WORK REQUEST: The lines to return are those below that contain the word "ring".
═══ TASK INPUT ═══
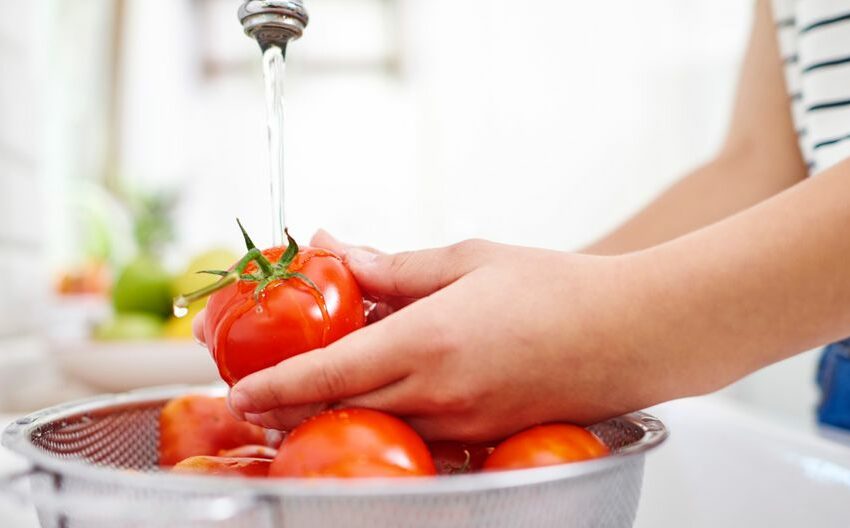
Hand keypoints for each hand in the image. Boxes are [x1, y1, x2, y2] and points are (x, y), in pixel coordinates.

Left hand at [197, 233, 667, 440]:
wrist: (632, 333)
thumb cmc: (556, 287)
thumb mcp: (468, 260)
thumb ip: (393, 267)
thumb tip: (336, 252)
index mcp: (428, 341)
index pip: (328, 373)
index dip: (275, 386)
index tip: (236, 393)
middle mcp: (439, 393)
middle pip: (341, 411)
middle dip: (292, 407)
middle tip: (259, 396)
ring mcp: (463, 423)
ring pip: (377, 427)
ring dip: (337, 413)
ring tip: (311, 393)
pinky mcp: (484, 436)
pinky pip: (419, 434)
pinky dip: (386, 419)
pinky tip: (384, 396)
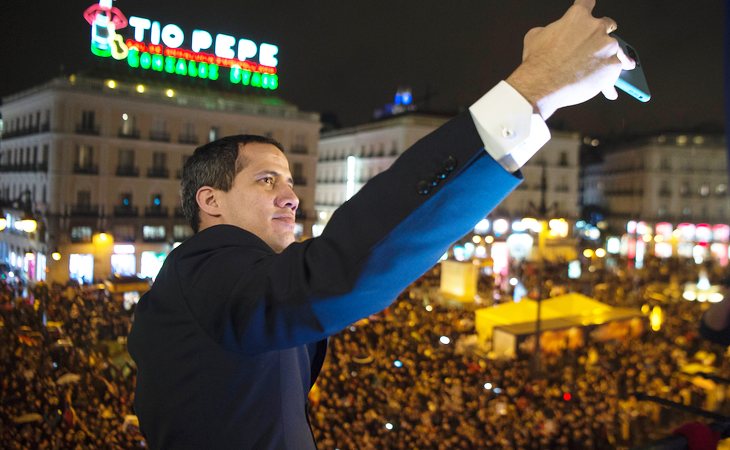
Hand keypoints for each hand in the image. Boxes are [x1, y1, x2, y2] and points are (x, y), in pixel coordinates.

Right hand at [506, 0, 635, 118]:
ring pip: (616, 50)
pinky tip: (609, 90)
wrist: (542, 84)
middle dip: (604, 31)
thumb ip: (550, 31)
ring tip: (615, 66)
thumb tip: (551, 34)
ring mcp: (606, 48)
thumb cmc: (538, 62)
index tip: (589, 7)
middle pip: (608, 24)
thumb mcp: (535, 37)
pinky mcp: (612, 67)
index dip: (587, 5)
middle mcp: (596, 29)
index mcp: (577, 17)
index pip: (587, 3)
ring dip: (613, 56)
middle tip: (600, 41)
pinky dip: (609, 82)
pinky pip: (614, 73)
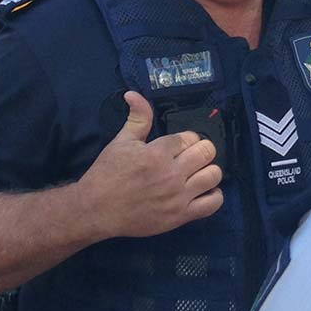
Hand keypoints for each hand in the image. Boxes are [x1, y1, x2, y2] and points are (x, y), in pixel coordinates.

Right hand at [78, 91, 223, 239]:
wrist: (96, 209)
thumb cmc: (107, 174)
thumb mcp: (121, 141)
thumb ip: (137, 118)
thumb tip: (134, 94)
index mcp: (158, 152)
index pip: (190, 137)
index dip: (186, 140)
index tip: (178, 147)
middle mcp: (171, 173)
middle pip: (207, 152)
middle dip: (201, 151)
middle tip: (190, 158)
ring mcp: (178, 196)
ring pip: (214, 175)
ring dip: (208, 171)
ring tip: (197, 173)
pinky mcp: (180, 216)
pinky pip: (213, 203)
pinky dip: (214, 195)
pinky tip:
═══
RESPONSE TO THIS EXERCISE:
ring mcp: (463, 423)
ring pip: (377, 427)
ring dip: (337, 413)
ring tip: (311, 393)
ring pip: (616, 50)
ring tip: (615, 66)
ring mcp: (606, 48)
ring dip: (613, 56)
ring mcp: (178, 196)
ring pip: (214, 175)
ring dip: (208, 171)
ring tip: (197, 173)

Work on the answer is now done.